Task requirements: It is required that all of the data be written out exactly.

(Data excerpts)
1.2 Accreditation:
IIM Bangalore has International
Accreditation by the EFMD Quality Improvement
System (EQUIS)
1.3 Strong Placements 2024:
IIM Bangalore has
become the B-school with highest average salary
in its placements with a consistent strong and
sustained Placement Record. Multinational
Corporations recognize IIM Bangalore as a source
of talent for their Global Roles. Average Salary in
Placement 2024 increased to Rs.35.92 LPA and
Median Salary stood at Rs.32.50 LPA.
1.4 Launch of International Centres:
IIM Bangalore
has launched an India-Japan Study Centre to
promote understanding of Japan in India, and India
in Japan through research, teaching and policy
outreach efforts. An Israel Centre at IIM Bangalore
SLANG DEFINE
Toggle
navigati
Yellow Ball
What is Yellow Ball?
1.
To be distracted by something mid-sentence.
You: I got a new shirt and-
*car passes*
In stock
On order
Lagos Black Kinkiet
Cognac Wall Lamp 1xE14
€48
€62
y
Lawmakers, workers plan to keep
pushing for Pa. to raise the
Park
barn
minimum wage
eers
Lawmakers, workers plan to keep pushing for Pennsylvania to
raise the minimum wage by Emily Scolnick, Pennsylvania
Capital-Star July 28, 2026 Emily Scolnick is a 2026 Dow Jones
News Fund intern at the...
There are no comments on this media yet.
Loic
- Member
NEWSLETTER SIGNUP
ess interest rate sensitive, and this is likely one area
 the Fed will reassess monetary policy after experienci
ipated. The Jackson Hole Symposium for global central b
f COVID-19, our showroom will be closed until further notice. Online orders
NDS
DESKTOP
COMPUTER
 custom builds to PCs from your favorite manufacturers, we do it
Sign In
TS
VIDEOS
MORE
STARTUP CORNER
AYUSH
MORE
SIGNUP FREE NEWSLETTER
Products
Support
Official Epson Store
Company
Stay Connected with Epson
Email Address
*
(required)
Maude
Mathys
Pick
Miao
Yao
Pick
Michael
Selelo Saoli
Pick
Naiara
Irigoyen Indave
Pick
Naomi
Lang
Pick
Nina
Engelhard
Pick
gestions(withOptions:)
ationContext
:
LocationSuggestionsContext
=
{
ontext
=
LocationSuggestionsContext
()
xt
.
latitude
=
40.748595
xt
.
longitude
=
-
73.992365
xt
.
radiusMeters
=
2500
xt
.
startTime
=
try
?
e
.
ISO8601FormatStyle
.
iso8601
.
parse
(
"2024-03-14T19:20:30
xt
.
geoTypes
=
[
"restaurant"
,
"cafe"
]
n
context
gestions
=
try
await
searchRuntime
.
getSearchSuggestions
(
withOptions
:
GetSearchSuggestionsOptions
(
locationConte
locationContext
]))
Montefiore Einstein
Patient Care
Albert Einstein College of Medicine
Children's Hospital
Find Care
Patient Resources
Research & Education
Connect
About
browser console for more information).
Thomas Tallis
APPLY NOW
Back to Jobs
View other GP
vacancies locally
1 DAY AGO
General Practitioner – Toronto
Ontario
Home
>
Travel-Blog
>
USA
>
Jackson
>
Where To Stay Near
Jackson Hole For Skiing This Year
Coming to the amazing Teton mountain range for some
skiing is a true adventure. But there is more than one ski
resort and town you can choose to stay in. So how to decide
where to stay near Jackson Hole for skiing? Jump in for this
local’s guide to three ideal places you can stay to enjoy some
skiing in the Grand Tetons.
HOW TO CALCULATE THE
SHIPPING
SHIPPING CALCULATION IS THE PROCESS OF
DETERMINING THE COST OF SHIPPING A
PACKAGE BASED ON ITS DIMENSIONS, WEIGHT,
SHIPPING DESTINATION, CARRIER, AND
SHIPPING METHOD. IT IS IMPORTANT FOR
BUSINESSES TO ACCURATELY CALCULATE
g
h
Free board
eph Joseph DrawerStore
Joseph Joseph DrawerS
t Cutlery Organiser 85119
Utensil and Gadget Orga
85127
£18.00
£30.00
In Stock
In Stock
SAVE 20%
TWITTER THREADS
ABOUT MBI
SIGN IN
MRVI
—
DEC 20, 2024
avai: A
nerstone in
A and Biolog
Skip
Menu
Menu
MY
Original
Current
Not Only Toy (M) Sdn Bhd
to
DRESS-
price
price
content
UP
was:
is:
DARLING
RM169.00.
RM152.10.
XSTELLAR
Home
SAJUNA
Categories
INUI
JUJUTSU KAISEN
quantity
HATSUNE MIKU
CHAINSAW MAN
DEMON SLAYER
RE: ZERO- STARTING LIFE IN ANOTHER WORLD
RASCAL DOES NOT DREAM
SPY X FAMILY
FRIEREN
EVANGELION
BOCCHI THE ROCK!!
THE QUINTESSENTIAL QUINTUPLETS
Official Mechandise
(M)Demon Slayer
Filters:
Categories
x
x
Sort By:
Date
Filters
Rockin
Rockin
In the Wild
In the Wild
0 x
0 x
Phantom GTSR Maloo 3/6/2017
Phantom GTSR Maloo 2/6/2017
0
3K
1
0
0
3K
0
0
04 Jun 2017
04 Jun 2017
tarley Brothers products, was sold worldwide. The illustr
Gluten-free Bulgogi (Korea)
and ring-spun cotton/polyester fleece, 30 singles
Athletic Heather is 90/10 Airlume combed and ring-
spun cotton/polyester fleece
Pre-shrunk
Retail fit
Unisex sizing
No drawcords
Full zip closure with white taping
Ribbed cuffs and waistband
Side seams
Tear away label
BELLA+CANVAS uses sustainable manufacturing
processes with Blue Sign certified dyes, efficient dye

Response to the task:
1.2 Accreditation:
IIM Bangalore has International
Accreditation by the EFMD Quality Improvement
System (EQUIS)
1.3 Strong Placements 2024:
IIM Bangalore has
become the B-school with highest average salary
in its placements with a consistent strong and
sustained Placement Record. Multinational
Corporations recognize IIM Bangalore as a source
of talent for their Global Roles. Average Salary in
Placement 2024 increased to Rs.35.92 LPA and
Median Salary stood at Rs.32.50 LPA.
1.4 Launch of International Centres:
IIM Bangalore
has launched an India-Japan Study Centre to
promote understanding of Japan in India, and India
in Japan through research, teaching and policy
outreach efforts. An Israel Centre at IIM Bangalore
SLANG DEFINE
Toggle
navigati
Yellow Ball
What is Yellow Ball?
1.
To be distracted by something mid-sentence.
You: I got a new shirt and-
*car passes*
In stock
On order
Lagos Black Kinkiet
Cognac Wall Lamp 1xE14
€48
€62
y
Lawmakers, workers plan to keep
pushing for Pa. to raise the
Park
barn
minimum wage
eers
Lawmakers, workers plan to keep pushing for Pennsylvania to
raise the minimum wage by Emily Scolnick, Pennsylvania
Capital-Star July 28, 2026 Emily Scolnick is a 2026 Dow Jones
News Fund intern at the...
There are no comments on this media yet.
Loic
- Member
NEWSLETTER SIGNUP
ess interest rate sensitive, and this is likely one area
 the Fed will reassess monetary policy after experienci
ipated. The Jackson Hole Symposium for global central b
f COVID-19, our showroom will be closed until further notice. Online orders
NDS
DESKTOP
COMPUTER
 custom builds to PCs from your favorite manufacturers, we do it
Sign In
TS
VIDEOS
MORE
STARTUP CORNER
AYUSH
MORE
SIGNUP FREE NEWSLETTER
Products
Support
Official Epson Store
Company
Stay Connected with Epson
Email Address
*
(required)
Maude
Mathys
Pick
Miao
Yao
Pick
Michael
Selelo Saoli
Pick
Naiara
Irigoyen Indave
Pick
Naomi
Lang
Pick
Nina
Engelhard
Pick
gestions(withOptions:)
ationContext
:
LocationSuggestionsContext
=
{
ontext
=
LocationSuggestionsContext
()
xt
.
latitude
=
40.748595
xt
.
longitude
=
-
73.992365
xt
.
radiusMeters
=
2500
xt
.
startTime
=
try
?
e
.
ISO8601FormatStyle
.
iso8601
.
parse
(
"2024-03-14T19:20:30
xt
.
geoTypes
=
[
"restaurant"
,
"cafe"
]
n
context
gestions
=
try
await
searchRuntime
.
getSearchSuggestions
(
withOptions
:
GetSearchSuggestionsOptions
(
locationConte
locationContext
]))
Montefiore Einstein
Patient Care
Albert Einstein College of Medicine
Children's Hospital
Find Care
Patient Resources
Research & Education
Connect
About
browser console for more information).
Thomas Tallis
APPLY NOW
Back to Jobs
View other GP
vacancies locally
1 DAY AGO
General Practitioner – Toronto
Ontario
Home
>
Travel-Blog
>
USA
>
Jackson
>
Where To Stay Near
Jackson Hole For Skiing This Year
Coming to the amazing Teton mountain range for some
skiing is a true adventure. But there is more than one ski
resort and town you can choose to stay in. So how to decide
where to stay near Jackson Hole for skiing? Jump in for this
local’s guide to three ideal places you can stay to enjoy some
skiing in the Grand Tetons.
HOW TO CALCULATE THE
SHIPPING
SHIPPING CALCULATION IS THE PROCESS OF
DETERMINING THE COST OF SHIPPING A
PACKAGE BASED ON ITS DIMENSIONS, WEIGHT,
SHIPPING DESTINATION, CARRIER, AND
SHIPPING METHOD. IT IS IMPORTANT FOR
BUSINESSES TO ACCURATELY CALCULATE
g
h
Free board
eph Joseph DrawerStore
Joseph Joseph DrawerS
t Cutlery Organiser 85119
Utensil and Gadget Orga
85127
£18.00
£30.00
In Stock
In Stock
SAVE 20%
TWITTER THREADS
ABOUT MBI
SIGN IN
MRVI
—
DEC 20, 2024
avai: A
nerstone in
A and Biolog
Skip
Menu
Menu
MY
Original
Current
Not Only Toy (M) Sdn Bhd
to
DRESS-
price
price
content
UP
was:
is:
DARLING
RM169.00.
RM152.10.
XSTELLAR
Home
SAJUNA
Categories
INUI
JUJUTSU KAISEN
quantity
HATSUNE MIKU
CHAINSAW MAN
DEMON SLAYER
RE: ZERO- STARTING LIFE IN ANOTHER WORLD
RASCAL DOES NOT DREAM
SPY X FAMILY
FRIEREN
EVANGELION
BOCCHI THE ROCK!!
THE QUINTESSENTIAL QUINTUPLETS
Official Mechandise
(M)Demon Slayer
Filters:
Categories
x
x
Sort By:
Date
Filters
Rockin
Rockin
In the Wild
In the Wild
0 x
0 x
Phantom GTSR Maloo 3/6/2017
Phantom GTSR Maloo 2/6/2017
0
3K
1
0
0
3K
0
0
04 Jun 2017
04 Jun 2017
tarley Brothers products, was sold worldwide. The illustr
Gluten-free Bulgogi (Korea)
and ring-spun cotton/polyester fleece, 30 singles
Athletic Heather is 90/10 Airlume combed and ring-
spun cotton/polyester fleece
Pre-shrunk
Retail fit
Unisex sizing
No drawcords
Full zip closure with white taping
Ribbed cuffs and waistband
Side seams
Tear away label
BELLA+CANVAS uses sustainable manufacturing
processes with Blue Sign certified dyes, efficient dye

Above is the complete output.